法律では労働時間について以下のように定められております。

  • 原則として1日に8時間、1週間に40時間を超えて労働させてはいけません。
  • 労働時間が6時間を超える場合は45分以上、8時間を超える場合は1時間以上の休憩を当てないといけません
  • 少なくとも毎週1日の休日か、4週間を通じて4日以上の休日を与えなければなりません。

と労働時間と休憩時間、休日の回数など具体的に労働基準法のなかで定められております。
ですが時間外労働・休日労働協定を締結し、労働基準監督署長に届け出ることで、法定時間を超える時間外労働、休日労働を労働基準法36条で認めております。

認められてはいるのですが、36条は無制限に労働時間の増加を認めるモノではなく、必要最小下にとどめられるべきものであるという事を十分に雇用者と雇用される側が意識する必要があります。

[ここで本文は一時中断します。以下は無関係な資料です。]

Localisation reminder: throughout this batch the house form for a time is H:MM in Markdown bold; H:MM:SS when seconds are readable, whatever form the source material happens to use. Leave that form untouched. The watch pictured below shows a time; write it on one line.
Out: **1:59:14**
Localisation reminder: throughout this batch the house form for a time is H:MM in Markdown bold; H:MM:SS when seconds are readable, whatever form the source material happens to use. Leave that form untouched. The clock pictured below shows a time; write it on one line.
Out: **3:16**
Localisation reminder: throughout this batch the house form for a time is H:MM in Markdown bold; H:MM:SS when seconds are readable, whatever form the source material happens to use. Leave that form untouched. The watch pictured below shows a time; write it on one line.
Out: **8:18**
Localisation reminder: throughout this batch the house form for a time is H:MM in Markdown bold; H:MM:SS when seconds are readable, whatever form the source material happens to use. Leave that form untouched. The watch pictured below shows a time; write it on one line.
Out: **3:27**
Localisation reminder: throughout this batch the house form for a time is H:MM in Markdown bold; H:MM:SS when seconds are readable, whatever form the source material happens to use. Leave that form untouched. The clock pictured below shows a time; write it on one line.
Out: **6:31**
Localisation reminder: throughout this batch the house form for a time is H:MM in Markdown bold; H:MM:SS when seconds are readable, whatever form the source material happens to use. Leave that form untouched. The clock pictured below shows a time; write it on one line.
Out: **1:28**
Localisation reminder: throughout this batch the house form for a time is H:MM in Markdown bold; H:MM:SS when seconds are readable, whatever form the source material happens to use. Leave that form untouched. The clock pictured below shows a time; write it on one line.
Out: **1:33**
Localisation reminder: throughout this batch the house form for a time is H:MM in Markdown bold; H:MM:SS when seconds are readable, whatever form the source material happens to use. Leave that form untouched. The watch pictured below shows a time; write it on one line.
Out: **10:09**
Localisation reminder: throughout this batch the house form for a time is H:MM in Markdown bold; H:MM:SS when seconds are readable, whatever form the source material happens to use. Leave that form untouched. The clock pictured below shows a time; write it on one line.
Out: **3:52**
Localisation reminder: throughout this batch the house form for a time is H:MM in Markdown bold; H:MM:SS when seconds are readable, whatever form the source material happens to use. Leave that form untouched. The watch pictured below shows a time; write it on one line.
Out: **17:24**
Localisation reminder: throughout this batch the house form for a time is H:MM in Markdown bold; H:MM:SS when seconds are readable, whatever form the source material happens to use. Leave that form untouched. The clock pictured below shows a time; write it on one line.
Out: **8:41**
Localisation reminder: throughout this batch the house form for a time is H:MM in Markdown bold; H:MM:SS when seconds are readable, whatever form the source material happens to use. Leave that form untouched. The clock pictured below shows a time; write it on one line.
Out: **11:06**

また時間外労働には割増賃金の支払いが必要となります。時間外労働の割増賃金の割増率は2割5分以上。一月あたり60時間を超える場合は5割以上。休日労働には3割5分以上の割増賃金の支払いが必要になります。

この労働時間の管理は1つの事業所内での労働時間ではなく、従業員の労働時間を示したものになります。
では1人の従業員が異なる2つの職場で働いた場合、割増料賃金はどのタイミングで発生するのか、どちらの職場に割増賃金を支払う義務を生じるのか。
労働基準法38条の中に「労働時間は、事業場を異にする場合においても、労働時間に関する規定の適用においては通算する」と定められています。
ですので、1つの事業場では労働基準に定められた労働時間を超えていなくても、他の事業場で超えてしまった場合、労働時間超過、そして時間外労働の割増賃金を支払う義務が生じます。
この場合、割増賃金の支払い義務が生じるのは、行政解釈では「法廷時間外に使用した事業主」にありますので、例えば、A店で6時間働いた後B店で3時間働いた場合、法定時間を超えて働かせたのはB店でありB店に1時間分の時間外労働分の割増賃金を支払う義務が生じます。

この解釈ですと、実際の労働時間は関係なく1日のうち後の時間に雇用した事業者に支払い義務が生じるやや不合理に感じる内容になっています。
また1日単位ではどちらか1店舗でしか働いていなくても同一週に複数店舗で働いており一週間の法定労働時間40時間を超えた場合も、同様の考え方で割増賃金が必要になります。

変形労働制とは

1日、1週間の中で働ける時間に制限を設けると、長期の休みがある業界や、繁盛記と閑散期のある業界では月や週ごとに労働時間にばらつきが生じてしまします。こういった問題を解決するのが変形労働時間制となります。

変形労働制とは1ヶ月以内の一定期間を平均し、1週間あたりの労働時間を超えない範囲内において、特定の日、もしくは週に法定労働時間を超えて労働させることが出来る制度のことを言います。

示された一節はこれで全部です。